Micha Brumlik hat den Vorschlag ins Spiel gebracht, die Universität nach dem ersten afrikanischen Dozenten in Deutschland, der an der Halleschen Universität lehrte, zu benennen: Anton Wilhelm Amo. Er wurde 1703 als Sklave im heutigen Ghana geboren und als Kind nach Amsterdam verschleppt. Dann wurde er als sogenannter Kammermohr »verschenkt« und vererbt und landete so beim Fürsten von Braunschweig-Wolfenbüttel, August Wilhelm, der ihn taufen und konfirmieren ließ.
Aufklärung Der Fürst sah sich als Humanist und organisierte Amos hervorragende Ausbildung, sodass er mit Kenntnissen – neben Deutsch – in Französisch, Griechisch, Hebräisch und Latein ab 1727 an der Universität Halle Philosophie und Rechtswissenschaft studierte. Er bemühte sich nach Kräften, im Geiste der Aufklärung gegen Rassismus vorzugehen. In Halle verfasste er auch in lateinischer Sprache die Schrift Über die Rechtsstellung der Mohren in Europa. Er promovierte und lehrte von 1736 bis 1738 an den philosophischen Fakultäten der Universitäten Halle und Wittenberg, ab 1739 auch an der Universität in Jena.
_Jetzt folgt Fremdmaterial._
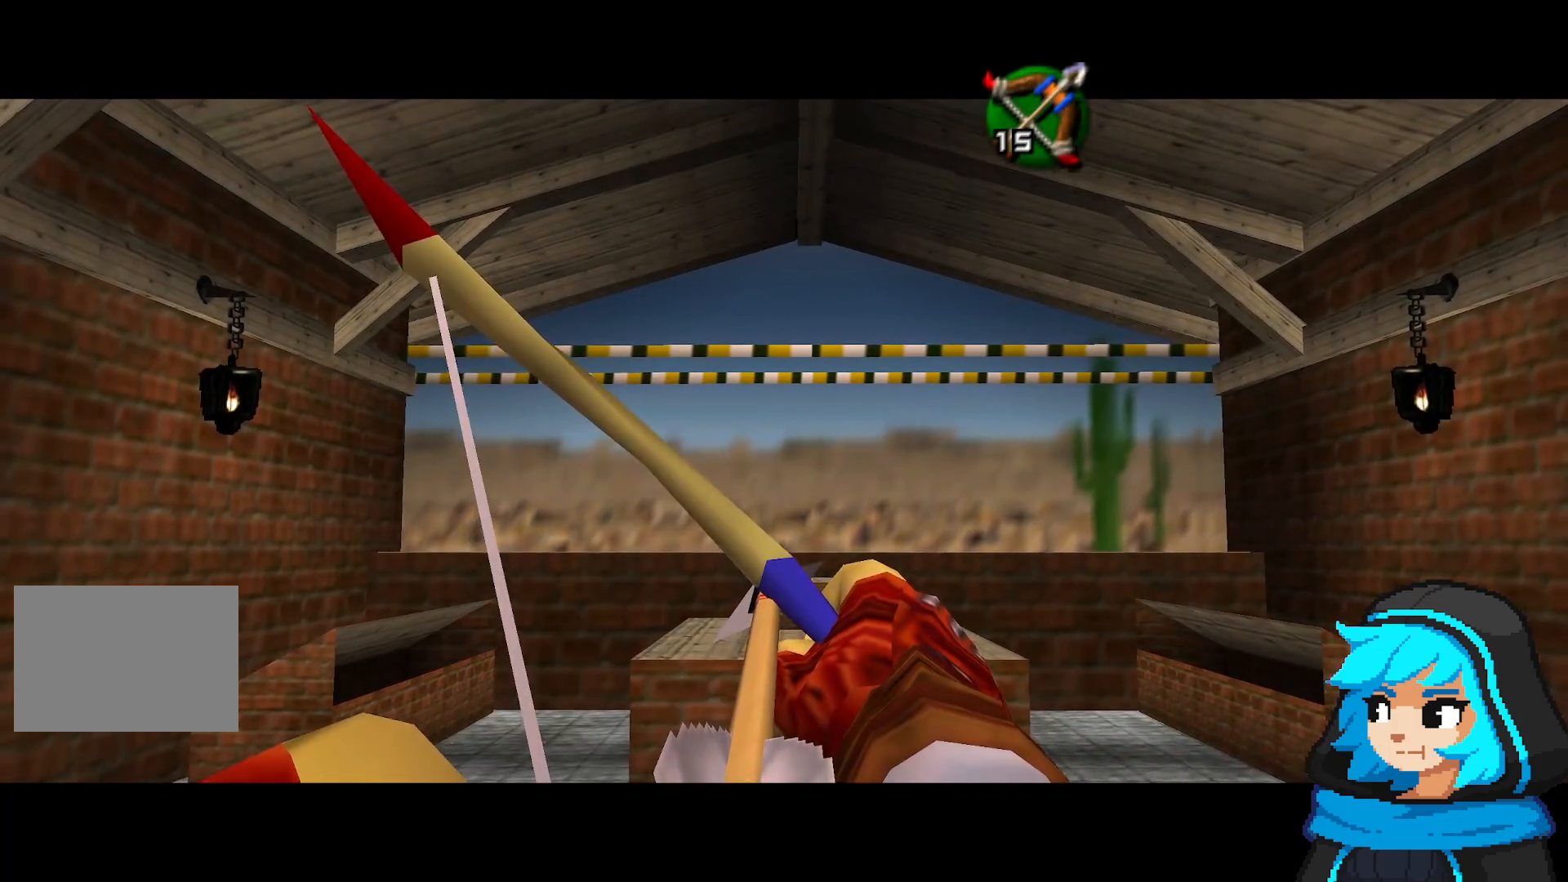
{"dt_ms": 500, "buttons": ["B"], "left_stick": "center", "events": [[417, "left_stick", "left"], [483, "left_stick", "center"]]}
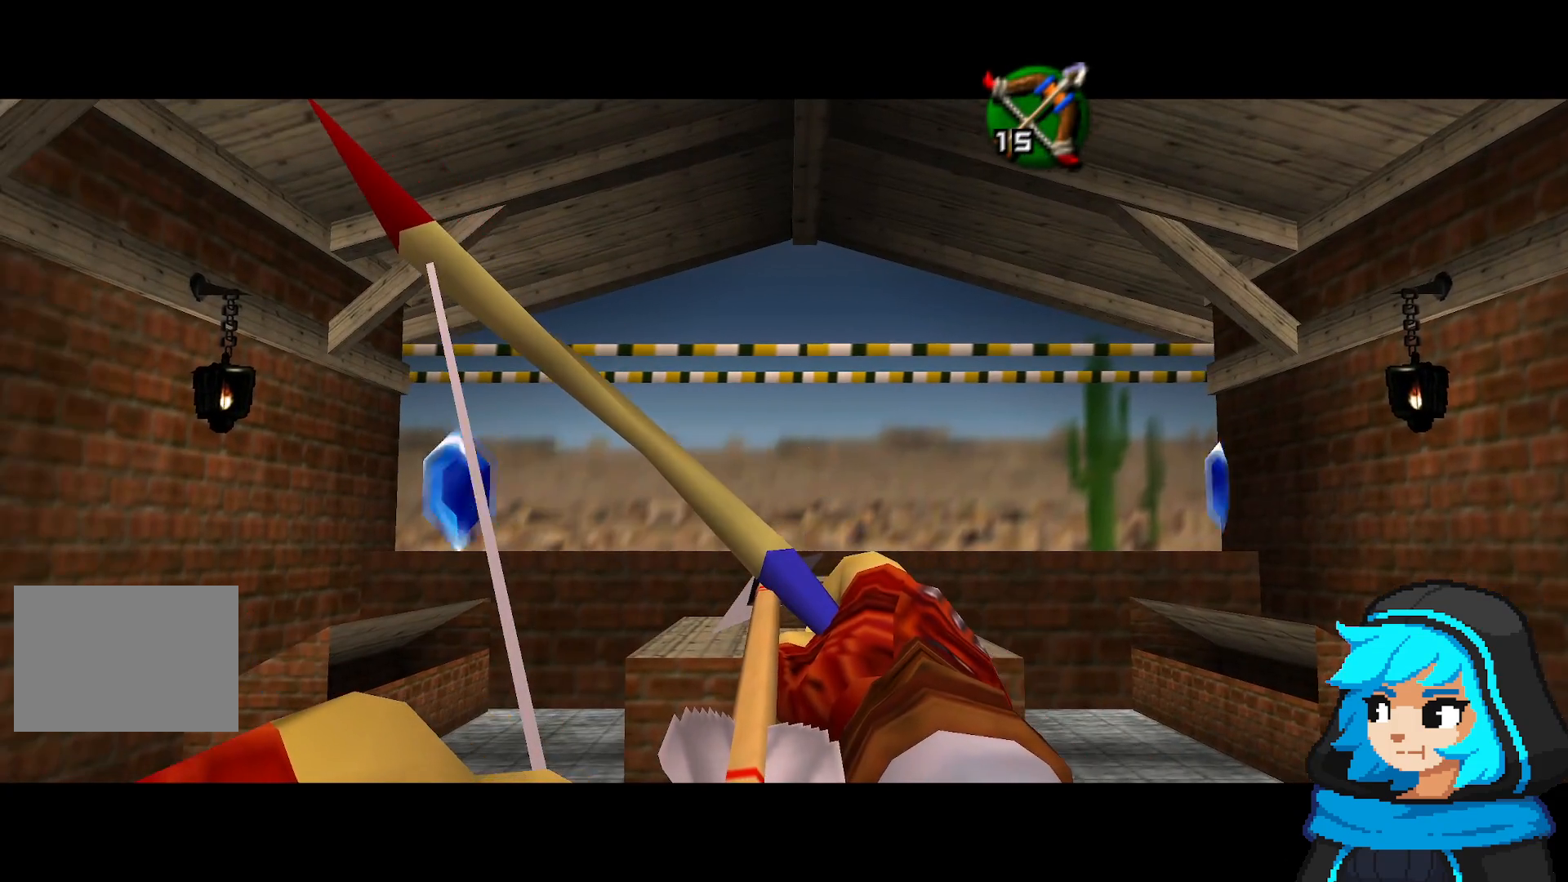
{"dt_ms": 500, "buttons": ["B"], "left_stick": "center", "events": []}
Damals wurde er wegen seiner Hautfarbe verspottet, insbesondere, als 1747 ein Heiratsantrag von ihm bekannt wurde. Ein Professor aus Halle veröffentlichte das rassistische Spottgedicht »Herrn M. Amo zu Jena. Eines gelehrten Mohren, galanter Liebes-Antrag an Mademoiselle Astrine, eine schöne Brünette«. Es hielt Wilhelm Anton Amo nichts mehr in Deutschland, er reiste nach Ghana und verstarb dort – vermutlich 1784. In Halle erinnert immerhin seit 1965 eine Statue am Universitätsring an ihn.
Bekannt ist das Wirken dieses mutigen Gelehrten in Deutschland heute nicht mehr. Umso wichtiger wäre es, wenn sich die Universität in Halle entschließen könnte, ein Zeichen gegen Rassismus zu setzen und den nötigen Streit über »Martin Luther als Vorbild heute« durch eine Umbenennung in Wilhelm-Anton-Amo-Universität zu entscheiden.
Der Autor leitet an der Goethe-Universität in Frankfurt am Main die Forschungsstelle NS-Pädagogik.